Pembatasan Konsumsi Premium Ditunda

Kamis, 13 September 2012 | 02:42 WIB

Baca juga

Phnom Penh, Kompas - Menteri Energi dan Sumber Daya Mineral Jero Wacik menunda penerapan pembatasan konsumsi Premium di Jakarta, Bogor, Depok, Tangerang, Tangerang Selatan, dan Bekasi. Alasannya, pembatasan itu rumit pengawasannya.

Jero menyampaikan hal tersebut di sela-sela acara Pertemuan Menteri-menteri Energi ASEAN, Rabu (12/9), di Phnom Penh, Kamboja, seperti dilaporkan wartawati Kompas Evy Rachmawati.

Jero menjelaskan, pembatasan konsumsi Premium sebagaimana direncanakan Badan Pengatur Hilir Minyak dan Gas Bumi (BPH Migas) ditunda implementasinya. ”Itu ditunda,” katanya.

Implementasi kebijakan itu harus melalui pembahasan dengan Kementerian Energi dan Sumber Daya Mineral (ESDM). Sejauh ini, BPH Migas belum membahas kebijakan itu dengan Kementerian ESDM. ”Implementasi kebijakan itu harus melalui persetujuan saya dulu,” ujar Jero. Kebijakan itu dinilai sulit dilakukan karena membutuhkan pengawasan yang ketat. Mekanisme implementasi kebijakan itu juga rumit dan rawan terjadi kericuhan di stasiun-stasiun pengisian bahan bakar untuk umum (SPBU).
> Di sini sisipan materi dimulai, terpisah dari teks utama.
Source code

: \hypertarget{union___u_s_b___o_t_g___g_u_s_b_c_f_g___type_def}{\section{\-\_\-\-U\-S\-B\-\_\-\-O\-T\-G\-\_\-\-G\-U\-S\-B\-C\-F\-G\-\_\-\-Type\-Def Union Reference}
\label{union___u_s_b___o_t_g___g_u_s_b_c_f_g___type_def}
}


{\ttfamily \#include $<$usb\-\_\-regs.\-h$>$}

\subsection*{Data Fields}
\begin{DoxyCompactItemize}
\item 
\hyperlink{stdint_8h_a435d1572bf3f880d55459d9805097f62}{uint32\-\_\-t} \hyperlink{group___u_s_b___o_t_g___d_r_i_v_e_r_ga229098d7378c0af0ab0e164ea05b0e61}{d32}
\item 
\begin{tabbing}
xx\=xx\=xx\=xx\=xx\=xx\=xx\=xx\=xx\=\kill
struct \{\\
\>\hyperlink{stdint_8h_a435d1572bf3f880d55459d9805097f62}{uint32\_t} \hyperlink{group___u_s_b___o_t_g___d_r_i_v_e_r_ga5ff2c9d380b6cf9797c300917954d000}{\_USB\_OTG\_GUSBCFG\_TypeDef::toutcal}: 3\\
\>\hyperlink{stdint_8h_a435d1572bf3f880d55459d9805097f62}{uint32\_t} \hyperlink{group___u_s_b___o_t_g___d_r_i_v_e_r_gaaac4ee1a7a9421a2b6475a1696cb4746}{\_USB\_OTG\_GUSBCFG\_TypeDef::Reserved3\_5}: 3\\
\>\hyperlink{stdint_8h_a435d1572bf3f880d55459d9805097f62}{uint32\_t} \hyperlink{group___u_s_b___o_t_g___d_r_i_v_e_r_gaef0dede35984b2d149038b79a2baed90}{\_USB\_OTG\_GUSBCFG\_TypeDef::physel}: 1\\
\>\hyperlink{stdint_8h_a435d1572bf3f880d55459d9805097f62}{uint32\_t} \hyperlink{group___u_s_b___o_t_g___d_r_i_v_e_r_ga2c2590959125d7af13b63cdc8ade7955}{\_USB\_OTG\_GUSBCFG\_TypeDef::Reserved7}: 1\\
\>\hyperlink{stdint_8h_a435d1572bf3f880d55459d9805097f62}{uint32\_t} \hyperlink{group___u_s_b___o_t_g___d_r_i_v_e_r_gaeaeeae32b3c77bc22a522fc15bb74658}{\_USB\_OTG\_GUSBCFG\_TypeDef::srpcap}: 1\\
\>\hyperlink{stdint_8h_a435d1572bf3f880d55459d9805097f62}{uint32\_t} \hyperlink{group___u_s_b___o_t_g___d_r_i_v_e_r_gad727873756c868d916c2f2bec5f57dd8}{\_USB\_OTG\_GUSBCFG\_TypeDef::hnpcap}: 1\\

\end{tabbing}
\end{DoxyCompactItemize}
Sebelumnya Direktur BBM BPH Migas Djoko Siswanto menyatakan, BPH Migas telah menginstruksikan kepada PT Pertamina untuk menghentikan pasokan Premium ke SPBU-SPBU di daerah jalan tol dan permukiman mewah. BPH Migas juga menyiapkan aturan pelarangan pemakaian Premium bagi mobil mewah model tertentu, tahun produksi di atas 2005, dan kapasitas mesin besar di Jakarta, Bogor, Depok, Tangerang, Tangerang Selatan, dan Bekasi (Jabodetabek).

Selain itu, BPH Migas juga menyiapkan aturan pembatasan volume pembelian BBM bersubsidi jenis Premium bagi mobil pribadi di Jabodetabek.

Upaya itu untuk menekan konsumsi Premium di Provinsi Daerah Khusus Ibu Kota Jakarta dan sekitarnya, yang telah melampaui kuota bahan bakar minyak bersubsidi dalam Anggaran Pendapatan dan Belanja Negara Perubahan.

Direktur Eksekutif Lembaga Kajian Ekonomi Pertambangan dan Energi ReforMiner Institute Pri Agung Rakhmanto sebelumnya menyatakan, pembatasan konsumsi Premium semestinya tidak dilakukan dengan tiba-tiba. ”Pilihan-pilihan kebijakan itu juga berpotensi memicu dampak sosial yang tidak sederhana di masyarakat,” ujar Pri Agung.